» **Check your understanding**:
1. According to the post on reliability engineering, which company came up with the term SRE?
2. Copy the post on reliability engineering from "Wait, wait, wait." up to and including "to come together to make this happen.".

» **Text block**:
··········

Reliability Engineering for Dummies: ELI5

I’ve been meaning to write this for a while now. My parents and friends keep asking me what it is that I do, and I struggle to explain my job. The funny thing is, engineers I know struggle quite a bit too. There are differences in how we interpret so many terms; this whole space is pretty filled with jargon. So… here’s an, Explain It Like I’m 5. (ELI5) — Had to start with what ELI5 is, right? 😉

So, here goes nothing.

Caveat: I’m going to take some liberties and simplify things so I can adhere to ELI5. Use this post as a starting point to do your own deep dives. ✌️

There’s this company called Google. No biggie. Just $1.18 trillion big or so… They came up with this term called SRE (Site Reliability Engineering). That’s the space I operate in. 👋

Think of SRE as a movement, a philosophy, a mindset, a practice, or maybe even a set of principles. It’s a simple thing really. As Google scaled, they wanted an effective way to combat the numerous problems between developers who wrote code, and operators who executed this code. Voila, SRE was born.

Wait, wait, wait. What do you mean by “operators who executed code”? 🤔 Well, you see, building an app where you can stream a Formula 1 race is not as easy as it seems. Multiple teams come together to make this happen. I’m not talking about marketing, finance, product, et al. Even within core engineering, multiple teams have to come together to make this happen.

At the absolute basic, someone writes the code for an app. And ‘Operations’ is responsible for running that code. The duality between Developers and Operations started becoming something of a nightmare as companies grew and there was a lot of code to manage. And I mean A LOT! In comes this movement called DevOps — DeveloperOperations.

WTF is DevOps?

··········

» **Dataset excerpts**:
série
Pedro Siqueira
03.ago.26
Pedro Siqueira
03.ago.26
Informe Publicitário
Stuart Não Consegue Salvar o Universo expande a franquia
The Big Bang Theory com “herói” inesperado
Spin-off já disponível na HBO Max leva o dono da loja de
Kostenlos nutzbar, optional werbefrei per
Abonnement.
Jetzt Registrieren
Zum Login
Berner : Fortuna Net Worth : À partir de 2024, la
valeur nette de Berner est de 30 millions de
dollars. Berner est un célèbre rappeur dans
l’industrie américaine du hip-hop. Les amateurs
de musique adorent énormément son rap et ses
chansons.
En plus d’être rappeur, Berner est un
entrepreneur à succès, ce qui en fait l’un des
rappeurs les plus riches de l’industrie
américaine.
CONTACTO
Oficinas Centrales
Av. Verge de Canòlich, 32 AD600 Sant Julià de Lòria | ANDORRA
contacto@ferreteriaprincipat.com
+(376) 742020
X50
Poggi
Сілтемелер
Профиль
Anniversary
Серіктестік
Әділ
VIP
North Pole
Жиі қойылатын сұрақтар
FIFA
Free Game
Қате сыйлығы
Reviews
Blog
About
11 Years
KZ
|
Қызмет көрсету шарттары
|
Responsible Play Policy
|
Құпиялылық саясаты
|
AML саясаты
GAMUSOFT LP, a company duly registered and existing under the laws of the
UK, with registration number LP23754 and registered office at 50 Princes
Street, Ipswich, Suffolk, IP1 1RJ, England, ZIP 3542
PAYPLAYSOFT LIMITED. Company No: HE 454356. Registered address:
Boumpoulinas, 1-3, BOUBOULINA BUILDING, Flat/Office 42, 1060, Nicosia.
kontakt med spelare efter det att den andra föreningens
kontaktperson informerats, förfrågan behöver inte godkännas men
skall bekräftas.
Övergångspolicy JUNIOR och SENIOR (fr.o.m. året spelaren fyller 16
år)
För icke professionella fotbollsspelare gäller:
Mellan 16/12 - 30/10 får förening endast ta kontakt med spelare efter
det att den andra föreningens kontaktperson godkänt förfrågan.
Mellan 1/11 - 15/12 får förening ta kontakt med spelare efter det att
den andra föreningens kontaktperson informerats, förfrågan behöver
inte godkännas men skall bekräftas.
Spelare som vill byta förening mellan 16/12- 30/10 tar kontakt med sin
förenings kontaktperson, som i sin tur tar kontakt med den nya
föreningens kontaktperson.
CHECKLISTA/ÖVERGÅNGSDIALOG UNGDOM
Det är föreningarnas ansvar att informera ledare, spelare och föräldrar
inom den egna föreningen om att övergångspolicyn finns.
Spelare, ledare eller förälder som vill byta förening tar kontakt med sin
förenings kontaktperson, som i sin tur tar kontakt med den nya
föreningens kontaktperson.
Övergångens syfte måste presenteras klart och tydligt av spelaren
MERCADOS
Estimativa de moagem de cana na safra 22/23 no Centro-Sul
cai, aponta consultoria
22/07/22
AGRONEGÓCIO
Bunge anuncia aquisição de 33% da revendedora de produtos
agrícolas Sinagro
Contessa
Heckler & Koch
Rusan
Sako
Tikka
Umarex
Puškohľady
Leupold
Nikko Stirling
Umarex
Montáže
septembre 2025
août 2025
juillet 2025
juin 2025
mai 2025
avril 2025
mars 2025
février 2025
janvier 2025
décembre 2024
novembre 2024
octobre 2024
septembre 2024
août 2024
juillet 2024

··········

» **Answers for this exercise**:
1. Google

2.
Wait, wait, wait. What do you mean by “operators who executed code”? 🤔 Well, you see, building an app where you can stream a Formula 1 race is not as easy as it seems. Multiple teams come together to make this happen. I’m not talking about marketing, finance, product, et al. Even within core engineering, multiple teams have to come together to make this happen.